▸ TEXTO CITADO
____________________
Uno de los titulares más manidos de la última década ha sido el ineluctable desplazamiento del centro de gravedad de la economía hacia los países del continente asiático. Su rápido crecimiento y, sobre todo, su enorme importancia demográfica a nivel global bien justifican este interés e insistencia. El eje Atlántico, por el contrario, ha ido perdiendo centralidad en un escenario global más fragmentado, multimodal y diverso.
Subrayo lo de diverso que a veces queda injustamente en un segundo plano al referirnos al escenario global. En efecto, globalidad y diversidad son dos conceptos que no son antagónicos, y que permiten una compresión de los fenómenos globales de manera integral, teniendo en cuenta la complejidad creciente que los caracteriza.
El continente asiático es tan complejo como inmenso. Es la región que mayor proporción de población concentra del planeta, el continente más joven (después de África) y donde en los últimos años se concentra la mayor parte del crecimiento y progreso global. Su principal característica, al margen de las dimensiones, es su gran heterogeneidad.
____________________
▸ EXTRACTO DE DATOS
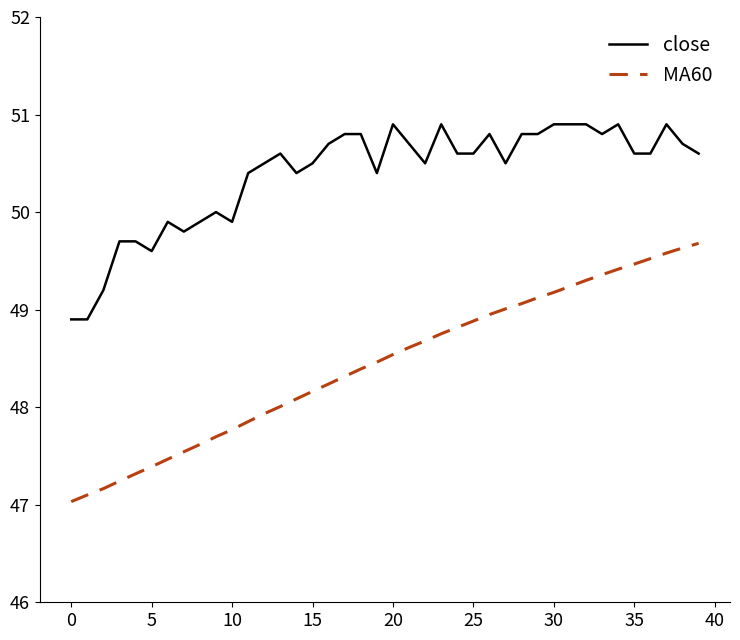

Is this an area chart (filled region under the line)?

No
____________________
▸ QUÉ SE PIDE
Reproduce íntegramente y sin alteraciones el texto citado sobre el desplazamiento del centro de gravedad económico hacia Asia.

▸ RESULTADO
Uno de los titulares más manidos de la última década ha sido el ineluctable desplazamiento del centro de gravedad de la economía hacia los países del continente asiático. Su rápido crecimiento y, sobre todo, su enorme importancia demográfica a nivel global bien justifican este interés e insistencia. El eje Atlántico, por el contrario, ha ido perdiendo centralidad en un escenario global más fragmentado, multimodal y diverso.
Subrayo lo de diverso que a veces queda injustamente en un segundo plano al referirnos al escenario global. En efecto, globalidad y diversidad son dos conceptos que no son antagónicos, y que permiten una compresión de los fenómenos globales de manera integral, teniendo en cuenta la complejidad creciente que los caracteriza.
El continente asiático es tan complejo como inmenso. Es la región que mayor proporción de población concentra del planeta, el continente más joven (después de África) y donde en los últimos años se concentra la mayor parte del crecimiento y progreso global. Su principal característica, al margen de las dimensiones, es su gran heterogeneidad.